Enforcing the different provisions of an HSE management programme within the context of project management requires that all project team members have the correct set of knowledge and skills necessary for ensuring safe performance of their tasks. This can only be managed through a training programme that focuses on the observance of health and safety protocols in the project workplace.

  • Open, Honest, Timely Disclosure

Issues or incidents about health and safety should always be monitored and managed accordingly. The project manager needs to facilitate open communication to allow project team members to disclose critical incidents in a timely and honest manner.

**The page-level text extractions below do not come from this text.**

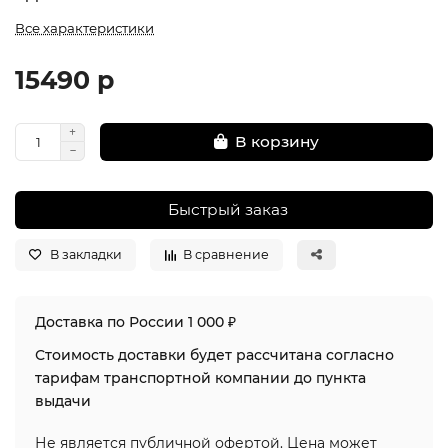
Все характеристики
15490 р
В корзину
Быстрый заказ
В закладки
В сравнение
Доставка по России 1 000 ₽
Стоимость доставки будет рассчитана согласно
тарифам транспортной компании до пункта
выдачи
Не является публичной офертой. Цена может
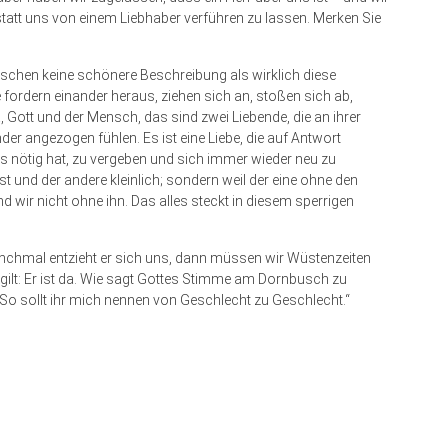
 statt uns von einem Liebhaber verführen zu lassen. Merken Sie
enschen keine schönere Beschreibung als wirklich diese
fordern einander heraus, ziehen sich an, stoßen sich ab,
a, Gott und der Mensch, das sind zwei Liebende, die an ihrer
der angezogen fühlen. Es ist eine Liebe, die auf Antwort
e es nötig hat, zu vergeben und sich immer wieder neu zu
st und der andere kleinlich; sondern weil der eine ohne den
d wir nicht ohne ihn. Das alles steckt in diesem sperrigen
nchmal entzieht er sich uns, dann müssen wir Wüstenzeiten
gilt: Er ist da. Wie sagt Gottes Stimme am Dornbusch zu
 So sollt ihr mich nennen von Geschlecht zu Geschlecht.“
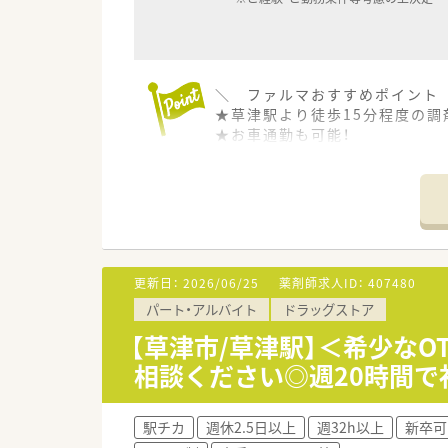
＼ ファルマおすすめポイント
★草津駅より徒歩15分程度の調
★お車通勤も可能！
★勤務曜日・時間のご相談OK
★週2回以上、19：30までの
★個人薬局のため異動や転勤は
★弊社からの紹介会社実績もあり
更新日：
2026/06/25
薬剤師求人ID：
407480
パート・アルバイト
ドラッグストア
【草津市/草津駅】＜希少な
相談ください◎週20時間で
駅チカ
週休2.5日以上
週32h以上
新卒可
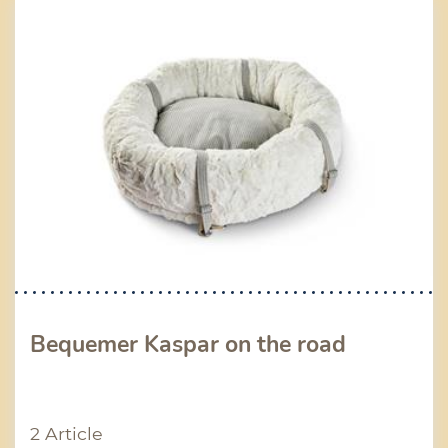
Bequemer Kaspar on the road
2 Article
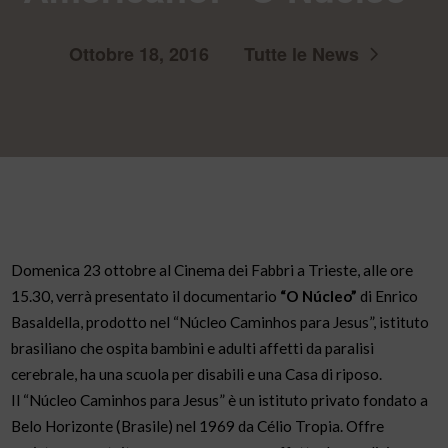
Ottobre 18, 2016
Tutte le News
Domenica 23 ottobre al Cinema dei Fabbri a Trieste, alle ore
15.30, verrà presentato il documentario
“O Núcleo”
di Enrico
Basaldella, prodotto nel “Núcleo Caminhos para Jesus”, istituto
brasiliano che ospita bambini e adulti affetti da paralisi
cerebrale, ha una scuola per disabili e una Casa di riposo.
Il “Núcleo Caminhos para Jesus” è un istituto privato fondato a
Belo Horizonte (Brasile) nel 1969 da Célio Tropia. Offre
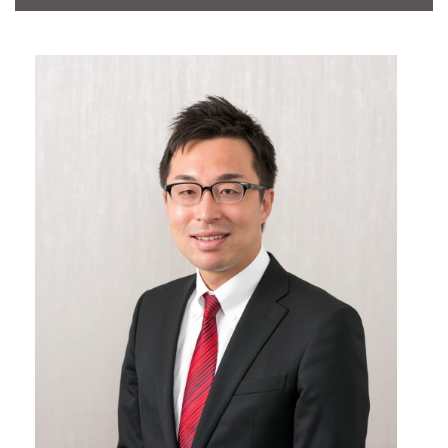
CONTACT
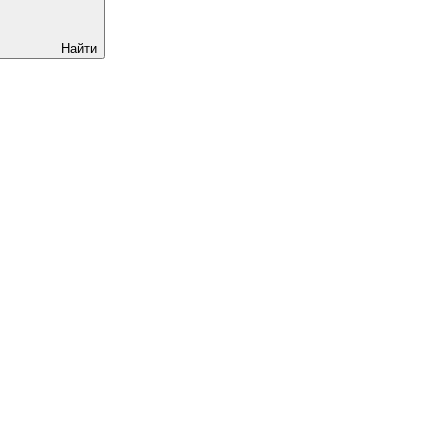
Найти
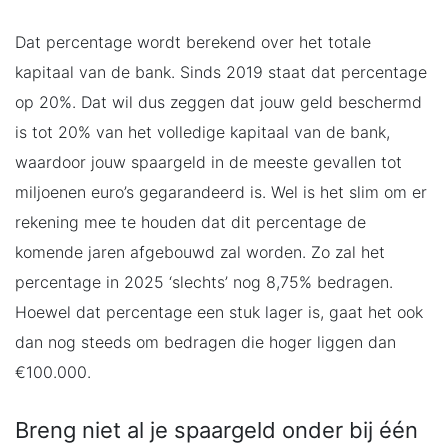
Dat percentage wordt berekend over het totale
kapitaal van de bank. Sinds 2019 staat dat percentage
op 20%. Dat wil dus zeggen dat jouw geld beschermd
is tot 20% van het volledige kapitaal van de bank,
waardoor jouw spaargeld in de meeste gevallen tot
miljoenen euro’s gegarandeerd is. Wel is het slim om er
rekening mee te houden dat dit percentage de
komende jaren afgebouwd zal worden. Zo zal het
percentage in 2025 ‘slechts’ nog 8,75% bedragen.
Hoewel dat percentage een stuk lager is, gaat het ook
dan nog steeds om bedragen die hoger liggen dan
€100.000.
Breng niet al je spaargeld onder bij één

  • Conduct Regular Reviews

Frequent and regular reviews of the current HSE management programme can provide the project team with an insight as to which HSE aspects are making an impact in their efforts at ensuring a safe workplace. Reviews allow the project team to evaluate those measures that are successful, while also addressing those that are problematic.

  • Look at Stress as an HSE Issue

The project team needs to understand that stress is one of the most common condition that can affect the overall performance of employees. Stress can manifest in physical, psychological, social, and emotional ways. This can lead to physical complaints, psychological problems, emotional concerns, and even social issues. 

  • Ensure Adequacy and Availability of Safety Equipment

There are laws that mandate the provision of specific personal protective equipment for each job function. For example, personnel in the biomedical industries are expected to wear work-appropriate suits that protect them against biohazards. Those in the construction industry need to wear industry-mandated work gloves, safety shoes, goggles, and hard hat as basic safety tools. It is the project manager’s job to make sure that all safety equipment relevant to the project are available and accessible to the project team.

  • Address Environmental Issues

Project managers need to recognise the impact of project activities on the environment. For example, the improper disposal of project wastes can contribute to land, water, and air pollution. Inadequate lighting and slippery floors can also increase the risk of injuries secondary to falls, trips, or slips. Hazardous substances not only expose people to potential health problems. These substances can also have a negative impact on the environment.

Health, safety, and environmental management is a key component of the day-to-day operation of any modern organisation. An effective HSE management programme is also crucial to ensuring the effective implementation of a project. It protects the very same people who are important to the project, while also minimising the impact of the project activities on the environment.